This post comes to us from Robbie Sapunarich:

The ironsmith fashions it and works it over the coals, shaping it with hammers, and forging it with his strong arm; he becomes hungry and his strength fails, he drinks no water and is faint. The carpenter stretches a line, marks it out with a stylus, fashions it with planes, and marks it with a compass; he makes it in human form, with human beauty, to be set up in a shrine. He cuts down cedars or chooses a holm tree or an oak and lets it grow strong among the trees of the forest. He plants a cedar and the rain nourishes it. Then it can be used as fuel. Part of it he takes and warms himself; he kindles a fire and bakes bread. Then he makes a god and worships it, makes it a carved image and bows down before it. Half of it he burns in the fire; over this half he roasts meat, eats it and is satisfied. He also warms himself and says, “Ah, I am warm, I can feel the fire!” The rest of it he makes into a god, his idol, bows down to it and worships it; he prays to it and says, “Save me, for you are my god!” (Isa 44:12-17)

The Old Testament prophets don’t typically make for easy reading, nor do they readily lend themselves to obvious applicability — watching Game of Thrones is the closest we probably come to thinking about kings, empires, statecraft, and militaristic exploits. Nonetheless, Isaiah does have something surprising and life-giving to say to us.

A bit of context: This section of Isaiah was written during a period called “the exile,” after King Nebuchadnezzar of Babylon had destroyed Jerusalem and deported a sizable portion of its population. Though a foreign military power expelled the people of Jerusalem, the prophet proclaimed it was ultimately a form of divine judgment. The author of this text is writing to a people who are now in exile. In the midst of a discourse that offers consolation and hope, presented in many translations in verse form, the prophet’s writing turns to prose and enters into a piece of satire about idolatry, focusing on the manufacturing process of idols.

Note the detailed description of the ironsmith and carpenter’s works, the impressive engineering and mastery of one’s tools — stylus, plane, compass — that go into the making of idols. And these craftsmen use their skills to meet actual needs: keeping warm, baking bread, roasting meat. But the prophet shows us the irony of their disposition toward their creations — they do all of this work, and then ascribe praise to the very things they built.

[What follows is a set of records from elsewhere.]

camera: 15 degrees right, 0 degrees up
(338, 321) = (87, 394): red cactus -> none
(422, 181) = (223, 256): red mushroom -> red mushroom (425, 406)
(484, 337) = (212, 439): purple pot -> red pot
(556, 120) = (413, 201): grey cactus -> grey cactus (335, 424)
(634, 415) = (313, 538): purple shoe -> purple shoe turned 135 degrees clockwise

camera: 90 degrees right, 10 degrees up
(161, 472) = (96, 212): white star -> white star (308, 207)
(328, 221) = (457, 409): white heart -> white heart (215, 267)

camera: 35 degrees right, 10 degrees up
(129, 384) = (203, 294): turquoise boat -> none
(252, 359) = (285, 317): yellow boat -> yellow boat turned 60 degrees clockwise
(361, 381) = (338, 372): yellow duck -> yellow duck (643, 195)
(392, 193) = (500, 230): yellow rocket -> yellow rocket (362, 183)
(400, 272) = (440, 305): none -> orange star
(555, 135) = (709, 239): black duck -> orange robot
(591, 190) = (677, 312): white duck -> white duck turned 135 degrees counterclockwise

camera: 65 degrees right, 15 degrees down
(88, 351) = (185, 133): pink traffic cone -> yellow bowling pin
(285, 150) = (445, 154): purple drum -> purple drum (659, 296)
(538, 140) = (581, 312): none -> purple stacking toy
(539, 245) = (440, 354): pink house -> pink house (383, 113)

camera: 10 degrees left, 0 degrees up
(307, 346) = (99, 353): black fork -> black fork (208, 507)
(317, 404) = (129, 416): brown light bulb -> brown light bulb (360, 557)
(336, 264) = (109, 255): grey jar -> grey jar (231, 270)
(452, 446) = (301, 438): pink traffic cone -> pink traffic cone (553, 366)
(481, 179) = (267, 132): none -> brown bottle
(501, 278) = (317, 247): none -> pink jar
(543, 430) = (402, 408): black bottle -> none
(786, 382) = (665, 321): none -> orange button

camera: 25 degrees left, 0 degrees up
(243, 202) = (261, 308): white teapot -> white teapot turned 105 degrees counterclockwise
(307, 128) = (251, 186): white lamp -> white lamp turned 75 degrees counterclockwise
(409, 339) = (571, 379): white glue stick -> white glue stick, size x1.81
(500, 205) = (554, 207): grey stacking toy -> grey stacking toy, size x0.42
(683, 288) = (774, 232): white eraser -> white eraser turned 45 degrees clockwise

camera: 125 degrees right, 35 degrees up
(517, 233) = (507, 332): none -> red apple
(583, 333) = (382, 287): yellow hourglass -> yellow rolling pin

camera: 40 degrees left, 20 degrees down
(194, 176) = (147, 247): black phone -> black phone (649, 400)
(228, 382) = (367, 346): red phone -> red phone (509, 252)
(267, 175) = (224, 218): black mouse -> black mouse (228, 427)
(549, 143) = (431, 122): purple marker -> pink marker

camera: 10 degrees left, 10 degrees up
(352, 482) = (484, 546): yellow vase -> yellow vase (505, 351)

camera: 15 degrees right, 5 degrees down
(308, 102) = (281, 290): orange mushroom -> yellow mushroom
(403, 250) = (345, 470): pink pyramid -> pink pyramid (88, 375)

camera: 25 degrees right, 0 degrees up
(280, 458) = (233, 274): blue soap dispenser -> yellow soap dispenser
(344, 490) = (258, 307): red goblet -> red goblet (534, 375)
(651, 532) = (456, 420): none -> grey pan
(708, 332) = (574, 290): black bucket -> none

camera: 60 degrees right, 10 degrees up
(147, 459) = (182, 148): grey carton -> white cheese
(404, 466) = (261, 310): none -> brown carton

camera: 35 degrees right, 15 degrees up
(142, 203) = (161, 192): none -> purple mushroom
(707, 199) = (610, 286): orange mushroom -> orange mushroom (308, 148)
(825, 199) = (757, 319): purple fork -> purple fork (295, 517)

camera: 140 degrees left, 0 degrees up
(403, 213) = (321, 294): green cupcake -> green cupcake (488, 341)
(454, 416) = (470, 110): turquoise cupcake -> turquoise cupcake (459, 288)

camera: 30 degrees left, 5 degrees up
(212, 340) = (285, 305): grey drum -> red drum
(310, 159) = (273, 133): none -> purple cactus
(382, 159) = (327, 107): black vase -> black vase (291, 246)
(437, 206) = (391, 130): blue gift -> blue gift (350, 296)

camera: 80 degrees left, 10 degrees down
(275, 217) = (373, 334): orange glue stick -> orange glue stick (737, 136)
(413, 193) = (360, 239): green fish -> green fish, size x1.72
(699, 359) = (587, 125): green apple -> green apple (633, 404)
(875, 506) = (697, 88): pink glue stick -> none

I think something in this passage has an eerie resonance in 2021. We still invest the creations of others with trust and significance. These works just tend to be more abstract — digital or systemic handiworks. Consider the role that digitally facilitated on-demand services play in our lives. Getting a ride to the airport and ordering food is a simple matter of pressing our thumbs against a piece of heat-sensitive glass. We use this same tool to manipulate our dopamine and serotonin levels by comparing ourselves to strangers, arguing with misinformed relatives, and swiping through a list of prospective mates. These creations provide us with apparently endless amounts of convenience and entertainment.

But listen closely to how businesspeople, politicians, and “thought leaders” describe the promises of these handiworks — innovation, progress, efficiency. Consider the pride of place given to STEM in public conversations around education. We must prepare our children to “compete” in the economy of “the future.” Learning isn’t something undertaken for its own sake; it’s now a matter of utility to prepare us for the ineluctable force of progress.

Technology is often assumed to be an unmitigated good, as long as we don’t consider its human costs. It’s a known thing that the executives and shareholders who profit from the manufacture of these products often send their own children to device-free private schools. And the deleterious effects that social media has on mental health are well-documented. And the sanitized and frictionless aesthetic of so many devices belies the working conditions of those who mine their raw materials, or assemble them. The true cost of our sleek creations is abstracted away and hidden from us.

Like the people of Judah in exile in Babylon, we find ourselves immersed in a culture that often invests power in created things — people, products, and systems — rather than the Creator. And we are often held captive by the power of our creations in ways that we can’t help; we are subject to what St. Paul calls the “powers and principalities” of this age. The shape of these powers morphs over time, but they have always ensnared people and nations across history. These powers often encourage us to put trust in ourselves, in the works of our hands, and we are often unable to save ourselves from their consequences.

But God promises rescue, and it is his work, and not ours. After this passage, God tells Israel, “I have swept away your transgressions like a cloud, and your sins like mist; return to me, for I have redeemed you.” Note the order of events — not, “return to me, and I will sweep away your transgressions,” but, “I have swept away your transgressions — return to me.” And in Christ, God provides deliverance on something made by human hands — the cross, a technology of torture and execution. Despite all of the things we build and put our trust in, God promises to build something new in us from the ruins of our handiwork. As the prophet tells us, “God says of Jerusalem, ‘It shall be inhabited,’ and of the cities of Judah, ‘They shall be rebuilt, and I will raise up their ruins'” (Isa 44:26).